HERANÇA MALDITA ?

O ex ministro PEDRO SAMPAIO MALAN, em artigo intitulado “Grau de confiança, grau de respeito”, publicado no Estadão de domingo, procura mostrar o quanto foi feito no governo FHC para criar as condições de que o governo LULA inteligentemente se aproveitou para estar sendo tão bem sucedido nas áreas econômica e social.

Lembra o articulista o nome dos membros da equipe que conseguiu debelar a hiperinflação brasileira ( produto de uma inflação que, segundo ele, foi a maior de todos os tempos na História, entre os anos 1963 e 1993, período que corresponde à vigência da correção monetária ), dentre os quais Edmar Bacha, Pérsio Arida, André Lara Resende, Gustavo Franco, Francisco Pinto e Murilo Portugal, que conseguiram formular e implantar o Plano Real que mudou, efetivamente, o Brasil.

O texto do ex ministro é muito esclarecedor, especialmente quando ele rememora os passos que, em grande parte sob a sua liderança, foram dados antes que o Real pudesse se implantar: reestruturação do Tesouro Nacional, fim da conta movimento, programa de privatização, abertura da economia para o exterior, autonomia operacional do Banco Central, renegociação da dívida externa do setor público, renegociação da dívida de 25 Estados e 180 municípios, instauração do regime de metas da inflação, taxas de câmbio flutuante, início operacional dos programas de transferências diretas de renda para a população mais pobre e aprovação pelo Congresso da crucial Lei de Responsabilidade Fiscal.
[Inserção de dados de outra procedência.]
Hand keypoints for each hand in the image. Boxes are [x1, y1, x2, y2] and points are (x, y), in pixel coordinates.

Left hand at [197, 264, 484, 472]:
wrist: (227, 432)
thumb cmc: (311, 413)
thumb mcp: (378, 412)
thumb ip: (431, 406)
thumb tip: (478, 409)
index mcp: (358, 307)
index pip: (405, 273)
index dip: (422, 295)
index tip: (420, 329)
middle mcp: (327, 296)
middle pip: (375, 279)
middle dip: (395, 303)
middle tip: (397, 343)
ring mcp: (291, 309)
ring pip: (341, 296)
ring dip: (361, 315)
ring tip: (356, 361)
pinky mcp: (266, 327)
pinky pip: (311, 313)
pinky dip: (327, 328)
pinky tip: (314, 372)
Como um sub-produto, talvez indesejado, o artigo revela o caso raro na História de um político que foi, efetivamente, um bom presidente da República, mas se transformou num péssimo ex presidente, na medida em que não conseguiu livrar-se da tentação de mergulhar no dia a dia da intriga política, ao invés de se preservar para os grandes momentos, em que o respeito que ele conquistou pudesse ser invocado.
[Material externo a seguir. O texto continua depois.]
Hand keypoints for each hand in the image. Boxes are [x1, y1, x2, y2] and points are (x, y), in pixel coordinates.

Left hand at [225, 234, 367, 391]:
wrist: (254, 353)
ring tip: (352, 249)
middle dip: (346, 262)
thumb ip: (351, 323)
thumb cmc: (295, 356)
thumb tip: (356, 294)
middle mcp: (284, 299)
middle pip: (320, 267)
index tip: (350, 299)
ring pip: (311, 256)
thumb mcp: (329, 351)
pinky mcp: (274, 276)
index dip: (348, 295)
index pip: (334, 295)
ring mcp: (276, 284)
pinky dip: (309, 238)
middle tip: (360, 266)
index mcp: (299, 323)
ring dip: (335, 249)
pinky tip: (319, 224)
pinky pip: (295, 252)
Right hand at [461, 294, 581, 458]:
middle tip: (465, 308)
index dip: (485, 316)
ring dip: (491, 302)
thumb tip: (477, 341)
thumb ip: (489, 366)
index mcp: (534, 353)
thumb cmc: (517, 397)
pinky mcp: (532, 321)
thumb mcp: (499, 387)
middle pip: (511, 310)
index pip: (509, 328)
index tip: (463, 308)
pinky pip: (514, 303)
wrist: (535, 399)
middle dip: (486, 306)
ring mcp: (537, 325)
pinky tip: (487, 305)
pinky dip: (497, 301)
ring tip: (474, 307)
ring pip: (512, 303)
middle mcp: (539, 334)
Uma das atuações de Cardoso poderia ser a de fazer, agora, uma autocrítica – que, aliás, PEDRO MALAN no seu artigo também não fez – e reconhecer as falha estruturais do Plano Real, a saber:

a) – ausência de uma norma de conversão das obrigações monetárias em cruzeiros real que passaram a ser expressas em real.; b ) – a manutenção da SELIC, como um misto de taxa de juros e indexador de correção monetária; c ) – a preservação da correção monetária anual dos contratos e d) – a exclusão de certos setores ( especialmente o Judiciário e o Sistema Financeiro ) do processo de Desindexação da Economia.

FHC e MALAN deixaram de fazer na sua época o que agora, cerca de quinze anos depois do Real, ainda nos atormenta e causa os aparentemente insuperáveis problemas de câmbio e de juros altos: problemas esses que não deixam de se constituir numa “herança maldita”.